Dataset entries:
Segment Open
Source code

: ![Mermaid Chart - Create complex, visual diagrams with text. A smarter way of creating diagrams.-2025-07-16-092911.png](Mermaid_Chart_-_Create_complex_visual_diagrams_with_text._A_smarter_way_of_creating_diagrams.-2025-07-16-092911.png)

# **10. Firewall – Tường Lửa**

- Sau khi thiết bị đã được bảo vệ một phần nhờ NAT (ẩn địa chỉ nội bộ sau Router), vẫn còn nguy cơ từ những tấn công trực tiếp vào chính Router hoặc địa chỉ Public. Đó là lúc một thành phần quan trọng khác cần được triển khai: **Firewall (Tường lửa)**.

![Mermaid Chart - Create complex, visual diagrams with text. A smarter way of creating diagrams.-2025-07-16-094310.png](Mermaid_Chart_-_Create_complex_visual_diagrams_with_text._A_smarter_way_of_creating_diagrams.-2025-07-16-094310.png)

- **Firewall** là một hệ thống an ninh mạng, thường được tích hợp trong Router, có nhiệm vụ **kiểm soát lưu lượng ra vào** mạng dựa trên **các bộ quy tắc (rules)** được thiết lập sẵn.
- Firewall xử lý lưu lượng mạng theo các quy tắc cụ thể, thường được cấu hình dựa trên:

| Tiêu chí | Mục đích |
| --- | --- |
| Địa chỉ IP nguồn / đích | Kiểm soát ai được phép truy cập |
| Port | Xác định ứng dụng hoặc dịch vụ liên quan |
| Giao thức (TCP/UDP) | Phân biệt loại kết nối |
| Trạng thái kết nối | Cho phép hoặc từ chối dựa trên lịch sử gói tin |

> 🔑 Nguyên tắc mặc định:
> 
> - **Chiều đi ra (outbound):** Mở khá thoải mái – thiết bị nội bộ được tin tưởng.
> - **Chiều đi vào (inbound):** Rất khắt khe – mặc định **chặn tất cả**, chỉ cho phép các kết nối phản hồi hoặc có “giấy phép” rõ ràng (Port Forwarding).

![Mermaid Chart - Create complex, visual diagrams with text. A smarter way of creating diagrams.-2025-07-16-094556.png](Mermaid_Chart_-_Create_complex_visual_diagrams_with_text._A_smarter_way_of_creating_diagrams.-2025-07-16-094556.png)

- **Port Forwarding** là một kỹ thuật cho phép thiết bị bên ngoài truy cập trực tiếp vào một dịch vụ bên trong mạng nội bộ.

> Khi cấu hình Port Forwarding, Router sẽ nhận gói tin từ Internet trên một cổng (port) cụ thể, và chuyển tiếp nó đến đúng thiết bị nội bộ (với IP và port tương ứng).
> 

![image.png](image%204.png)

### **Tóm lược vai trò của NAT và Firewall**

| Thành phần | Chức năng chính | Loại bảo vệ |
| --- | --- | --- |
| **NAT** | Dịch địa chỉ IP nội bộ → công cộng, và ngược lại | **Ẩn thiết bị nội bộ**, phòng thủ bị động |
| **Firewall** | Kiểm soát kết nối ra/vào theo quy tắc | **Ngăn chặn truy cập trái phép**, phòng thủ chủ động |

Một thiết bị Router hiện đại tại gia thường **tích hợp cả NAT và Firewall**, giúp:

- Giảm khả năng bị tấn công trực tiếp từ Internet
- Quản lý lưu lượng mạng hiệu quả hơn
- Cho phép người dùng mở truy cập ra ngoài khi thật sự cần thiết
Segment Closed
• [Directive]:
Set down exactly, and only, the lines from the one with "sử gói tin |" to the final line of the data.

• [Response to this task]:
| Trạng thái kết nối | Cho phép hoặc từ chối dựa trên lịch sử gói tin |

> 🔑 Nguyên tắc mặc định:
> 
> - **Chiều đi ra (outbound):** Mở khá thoải mái – thiết bị nội bộ được tin tưởng.
> - **Chiều đi vào (inbound):** Rất khắt khe – mặc định **chặn tất cả**, chỉ cho phép các kết nối phản hồi hoặc có “giấy phép” rõ ràng (Port Forwarding).

![Mermaid Chart - Create complex, visual diagrams with text. A smarter way of creating diagrams.-2025-07-16-094556.png](Mermaid_Chart_-_Create_complex_visual_diagrams_with_text._A_smarter_way_of_creating_diagrams.-2025-07-16-094556.png)

- **Port Forwarding** là một kỹ thuật cho phép thiết bị bên ngoài truy cập trực tiếp vào một dịch vụ bên trong mạng nội bộ.

> Khi cấu hình Port Forwarding, Router sẽ nhận gói tin từ Internet trên một cổng (port) cụ thể, và chuyển tiếp nó đến đúng thiết bị nội bộ (với IP và port tương ứng).
> 

![image.png](image%204.png)

### **Tóm lược vai trò của NAT và Firewall**

| Thành phần | Chức năng chính | Loại bảo vệ |
| --- | --- | --- |
| **NAT** | Dịch địa chỉ IP nội bộ → công cộng, và ngược lại | **Ẩn thiết bị nội bộ**, phòng thủ bị động |
| **Firewall** | Kiểm soát kết nối ra/vào theo quy tắc | **Ngăn chặn truy cập trái phép**, phòng thủ chủ động |

Một thiết bị Router hiện đại tại gia thường **tích hợp cả NAT và Firewall**, giúp:

- Giảm khả năng bị tấn công trực tiếp từ Internet
- Quản lý lưu lượng mạng hiệu quả hơn
- Cho phép người dùng mở truy cập ra ngoài khi thật sự cần thiết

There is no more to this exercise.